The proceeding of Microarchitecture 2010 is released. Some interesting papers are:
- Thread Cluster Memory Scheduling: Exploiting Differences in Memory Access Behavior, a scheduling algorithm that takes both system throughput and fairness into account. Scheduler classifies threads into two types: latency-sensitive and bandwidth-sensitive.
- Task Superscalar: An Out-of-Order Task Pipeline, it opts for implicit specification of task level parallelism.
- Many-Thread Aware Prefetching Mechanisms for GPGPU Applications, improving SW/HW prefetching in the context of SIMT architecture.
- Single-Chip Heterogeneous Computing: Does the Future Include Custom Logic, FPGAs, and GPGPUs?, a grand model was built for the exploration. The model may over-simplify the architecture details.
- Improving SIMT Efficiency of Global Rendering Algorithms with Architectural Support for Dynamic Micro-Kernels, everything is for the branch.

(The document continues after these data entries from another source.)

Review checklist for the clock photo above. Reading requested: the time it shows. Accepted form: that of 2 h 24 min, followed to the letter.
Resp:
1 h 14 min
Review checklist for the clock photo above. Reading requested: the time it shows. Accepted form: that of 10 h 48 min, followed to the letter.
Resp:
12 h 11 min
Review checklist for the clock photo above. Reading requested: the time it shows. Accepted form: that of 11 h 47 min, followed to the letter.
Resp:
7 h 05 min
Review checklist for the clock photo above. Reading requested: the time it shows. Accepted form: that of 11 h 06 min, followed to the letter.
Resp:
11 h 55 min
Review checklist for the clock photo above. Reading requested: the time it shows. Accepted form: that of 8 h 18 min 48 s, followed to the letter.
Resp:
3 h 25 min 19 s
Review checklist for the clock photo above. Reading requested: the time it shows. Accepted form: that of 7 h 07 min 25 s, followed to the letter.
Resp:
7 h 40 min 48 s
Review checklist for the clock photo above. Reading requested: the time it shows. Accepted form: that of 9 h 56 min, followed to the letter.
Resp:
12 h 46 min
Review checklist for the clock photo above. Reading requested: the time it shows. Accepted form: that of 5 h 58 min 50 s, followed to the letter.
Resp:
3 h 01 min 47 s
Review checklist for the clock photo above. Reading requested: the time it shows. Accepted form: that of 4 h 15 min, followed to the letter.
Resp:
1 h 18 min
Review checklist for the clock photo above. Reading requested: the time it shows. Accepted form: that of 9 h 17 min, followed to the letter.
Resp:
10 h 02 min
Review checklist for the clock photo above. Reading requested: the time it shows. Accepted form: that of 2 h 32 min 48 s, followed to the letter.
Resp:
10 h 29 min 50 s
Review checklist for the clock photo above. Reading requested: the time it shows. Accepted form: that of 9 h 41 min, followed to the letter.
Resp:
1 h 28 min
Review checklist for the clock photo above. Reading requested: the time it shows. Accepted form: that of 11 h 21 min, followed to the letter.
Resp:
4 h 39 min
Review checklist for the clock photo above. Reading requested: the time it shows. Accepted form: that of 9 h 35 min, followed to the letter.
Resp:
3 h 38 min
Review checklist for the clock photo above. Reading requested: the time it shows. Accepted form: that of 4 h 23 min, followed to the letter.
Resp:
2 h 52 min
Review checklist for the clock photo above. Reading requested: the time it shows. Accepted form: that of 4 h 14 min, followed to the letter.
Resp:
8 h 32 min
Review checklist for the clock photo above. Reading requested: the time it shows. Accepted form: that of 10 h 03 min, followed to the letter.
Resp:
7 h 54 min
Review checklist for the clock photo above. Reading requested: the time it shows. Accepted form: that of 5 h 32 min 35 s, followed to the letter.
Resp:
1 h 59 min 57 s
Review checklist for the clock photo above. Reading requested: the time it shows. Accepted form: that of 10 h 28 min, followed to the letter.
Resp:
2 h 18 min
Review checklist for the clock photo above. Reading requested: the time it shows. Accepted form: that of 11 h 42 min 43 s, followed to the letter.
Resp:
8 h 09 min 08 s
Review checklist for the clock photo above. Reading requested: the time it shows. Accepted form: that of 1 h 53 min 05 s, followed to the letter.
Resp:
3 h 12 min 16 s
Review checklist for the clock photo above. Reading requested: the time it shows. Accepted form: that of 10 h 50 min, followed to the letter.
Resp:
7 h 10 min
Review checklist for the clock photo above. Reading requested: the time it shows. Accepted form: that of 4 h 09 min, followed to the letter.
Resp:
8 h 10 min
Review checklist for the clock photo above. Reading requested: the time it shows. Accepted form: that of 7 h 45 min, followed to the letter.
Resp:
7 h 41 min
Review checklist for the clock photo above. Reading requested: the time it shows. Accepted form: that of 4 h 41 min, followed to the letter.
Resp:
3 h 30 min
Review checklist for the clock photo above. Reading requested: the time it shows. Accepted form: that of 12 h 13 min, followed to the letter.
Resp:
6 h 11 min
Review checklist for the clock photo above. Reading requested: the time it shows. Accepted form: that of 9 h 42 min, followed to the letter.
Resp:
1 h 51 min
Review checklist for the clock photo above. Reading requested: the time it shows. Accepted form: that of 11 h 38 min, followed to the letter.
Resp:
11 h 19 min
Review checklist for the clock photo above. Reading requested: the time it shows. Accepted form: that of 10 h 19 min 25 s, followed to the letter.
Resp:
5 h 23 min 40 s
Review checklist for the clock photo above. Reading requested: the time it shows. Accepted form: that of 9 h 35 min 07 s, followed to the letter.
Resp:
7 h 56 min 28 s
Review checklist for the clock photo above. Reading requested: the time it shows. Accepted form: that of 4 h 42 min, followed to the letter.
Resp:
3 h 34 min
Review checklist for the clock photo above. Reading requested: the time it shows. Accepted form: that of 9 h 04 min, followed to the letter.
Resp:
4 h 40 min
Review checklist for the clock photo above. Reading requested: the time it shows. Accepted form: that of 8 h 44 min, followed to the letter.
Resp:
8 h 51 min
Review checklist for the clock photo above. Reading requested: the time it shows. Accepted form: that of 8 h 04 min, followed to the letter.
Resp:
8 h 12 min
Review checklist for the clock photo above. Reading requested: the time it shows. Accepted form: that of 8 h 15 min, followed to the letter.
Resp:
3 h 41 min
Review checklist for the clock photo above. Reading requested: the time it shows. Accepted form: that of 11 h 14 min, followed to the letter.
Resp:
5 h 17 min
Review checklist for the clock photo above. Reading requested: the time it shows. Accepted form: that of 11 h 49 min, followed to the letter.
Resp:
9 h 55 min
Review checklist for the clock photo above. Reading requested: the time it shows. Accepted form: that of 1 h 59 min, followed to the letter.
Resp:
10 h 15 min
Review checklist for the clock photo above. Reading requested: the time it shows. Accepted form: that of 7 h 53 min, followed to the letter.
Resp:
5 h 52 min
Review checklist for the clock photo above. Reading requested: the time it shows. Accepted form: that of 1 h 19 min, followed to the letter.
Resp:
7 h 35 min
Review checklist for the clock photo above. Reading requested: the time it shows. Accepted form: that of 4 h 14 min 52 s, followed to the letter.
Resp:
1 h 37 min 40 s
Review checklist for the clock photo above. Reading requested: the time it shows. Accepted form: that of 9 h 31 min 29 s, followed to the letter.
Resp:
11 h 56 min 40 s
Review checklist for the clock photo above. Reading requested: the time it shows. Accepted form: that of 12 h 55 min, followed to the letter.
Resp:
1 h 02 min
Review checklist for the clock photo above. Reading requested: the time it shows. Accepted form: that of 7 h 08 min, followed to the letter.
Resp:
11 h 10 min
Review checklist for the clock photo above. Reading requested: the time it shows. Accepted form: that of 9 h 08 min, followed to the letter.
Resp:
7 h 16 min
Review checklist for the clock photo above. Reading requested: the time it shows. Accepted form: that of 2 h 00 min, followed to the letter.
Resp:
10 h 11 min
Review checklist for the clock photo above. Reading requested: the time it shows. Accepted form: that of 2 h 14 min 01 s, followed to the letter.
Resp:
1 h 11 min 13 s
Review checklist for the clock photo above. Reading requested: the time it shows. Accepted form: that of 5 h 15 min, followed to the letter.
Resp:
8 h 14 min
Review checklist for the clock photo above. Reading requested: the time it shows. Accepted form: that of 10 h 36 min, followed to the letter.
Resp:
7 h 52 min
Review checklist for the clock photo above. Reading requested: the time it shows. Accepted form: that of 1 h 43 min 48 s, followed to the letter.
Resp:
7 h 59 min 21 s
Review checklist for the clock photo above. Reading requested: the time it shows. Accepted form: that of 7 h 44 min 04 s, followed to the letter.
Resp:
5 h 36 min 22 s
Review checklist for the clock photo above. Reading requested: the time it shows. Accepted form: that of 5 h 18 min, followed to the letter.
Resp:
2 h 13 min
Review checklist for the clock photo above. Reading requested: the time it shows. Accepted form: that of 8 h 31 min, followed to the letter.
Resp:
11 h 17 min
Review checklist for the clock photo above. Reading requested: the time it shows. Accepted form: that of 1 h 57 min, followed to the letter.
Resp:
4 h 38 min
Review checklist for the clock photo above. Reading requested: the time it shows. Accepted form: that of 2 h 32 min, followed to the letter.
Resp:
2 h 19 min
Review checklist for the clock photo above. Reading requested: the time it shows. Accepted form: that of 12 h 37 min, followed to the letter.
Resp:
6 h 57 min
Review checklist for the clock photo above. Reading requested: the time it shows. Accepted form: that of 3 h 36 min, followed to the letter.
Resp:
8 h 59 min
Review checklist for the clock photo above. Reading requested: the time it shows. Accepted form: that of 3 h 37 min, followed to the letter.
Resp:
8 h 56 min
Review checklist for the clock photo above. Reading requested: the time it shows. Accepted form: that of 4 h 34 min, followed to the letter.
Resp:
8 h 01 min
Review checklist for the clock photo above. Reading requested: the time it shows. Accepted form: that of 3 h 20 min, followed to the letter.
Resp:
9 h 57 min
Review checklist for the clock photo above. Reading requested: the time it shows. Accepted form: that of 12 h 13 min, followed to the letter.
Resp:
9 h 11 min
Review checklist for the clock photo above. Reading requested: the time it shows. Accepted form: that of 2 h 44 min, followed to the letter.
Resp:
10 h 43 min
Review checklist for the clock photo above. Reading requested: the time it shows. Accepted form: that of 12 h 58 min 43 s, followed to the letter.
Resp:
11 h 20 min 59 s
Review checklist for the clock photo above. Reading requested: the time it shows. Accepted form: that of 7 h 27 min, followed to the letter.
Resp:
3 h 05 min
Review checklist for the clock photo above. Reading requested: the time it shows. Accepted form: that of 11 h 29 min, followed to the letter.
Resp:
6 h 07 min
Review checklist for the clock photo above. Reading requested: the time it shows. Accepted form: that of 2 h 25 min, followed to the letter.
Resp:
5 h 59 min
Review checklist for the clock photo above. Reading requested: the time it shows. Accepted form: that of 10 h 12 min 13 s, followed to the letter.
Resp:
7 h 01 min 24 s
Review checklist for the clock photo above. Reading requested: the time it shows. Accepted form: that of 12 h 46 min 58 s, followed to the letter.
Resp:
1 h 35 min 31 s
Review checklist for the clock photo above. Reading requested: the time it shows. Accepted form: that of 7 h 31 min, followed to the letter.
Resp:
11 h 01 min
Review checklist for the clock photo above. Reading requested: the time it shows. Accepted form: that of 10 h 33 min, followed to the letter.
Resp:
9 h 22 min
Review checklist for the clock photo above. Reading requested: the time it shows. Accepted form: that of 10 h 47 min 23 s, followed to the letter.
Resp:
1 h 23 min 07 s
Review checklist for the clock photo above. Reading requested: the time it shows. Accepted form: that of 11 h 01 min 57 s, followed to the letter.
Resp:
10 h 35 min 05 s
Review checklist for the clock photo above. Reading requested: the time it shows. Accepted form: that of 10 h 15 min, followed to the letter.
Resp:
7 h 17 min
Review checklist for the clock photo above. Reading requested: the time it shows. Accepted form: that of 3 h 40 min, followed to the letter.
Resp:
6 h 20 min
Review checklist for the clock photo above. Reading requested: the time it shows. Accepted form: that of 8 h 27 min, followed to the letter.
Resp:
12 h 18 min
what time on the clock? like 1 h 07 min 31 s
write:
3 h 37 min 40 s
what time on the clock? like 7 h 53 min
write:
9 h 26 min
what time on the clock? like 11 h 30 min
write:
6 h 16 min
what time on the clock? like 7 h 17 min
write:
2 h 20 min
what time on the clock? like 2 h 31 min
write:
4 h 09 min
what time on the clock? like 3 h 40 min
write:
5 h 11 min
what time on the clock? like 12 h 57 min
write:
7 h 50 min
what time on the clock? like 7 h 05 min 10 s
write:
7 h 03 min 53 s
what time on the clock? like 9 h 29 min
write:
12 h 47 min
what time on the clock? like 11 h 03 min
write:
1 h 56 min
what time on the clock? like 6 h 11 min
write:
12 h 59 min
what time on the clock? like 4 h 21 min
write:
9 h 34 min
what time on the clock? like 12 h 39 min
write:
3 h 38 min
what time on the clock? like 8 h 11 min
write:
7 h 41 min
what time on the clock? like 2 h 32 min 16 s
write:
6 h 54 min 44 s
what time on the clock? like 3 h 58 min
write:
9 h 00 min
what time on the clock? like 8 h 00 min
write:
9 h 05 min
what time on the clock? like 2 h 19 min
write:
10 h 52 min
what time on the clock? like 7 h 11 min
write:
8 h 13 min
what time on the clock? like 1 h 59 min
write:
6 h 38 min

- Register Cache System Not for Latency Reduction Purpose, but for area and energy reduction purpose.
- Erasing Core Boundaries for Robust and Configurable Performance, from U Mich.
- Minimal Multi-threading: Finding and Removing Redundant Instructions in Multi-threaded Processors, compacting the execution of identical control flows in SPMD.
- Understanding the Energy Consumption of Dynamic Random Access Memories, from Rambus.
- Throughput-Effective On-Chip Networks for Manycore Accelerators, utilizing the characteristics of Bulk Synchronous Parallelism (BSP) model to design efficient NOC.
- ReMAP: A Reconfigurable Heterogeneous Multicore Architecture, supporting point-to-point communication for pipeline parallelism and barrier synchronization.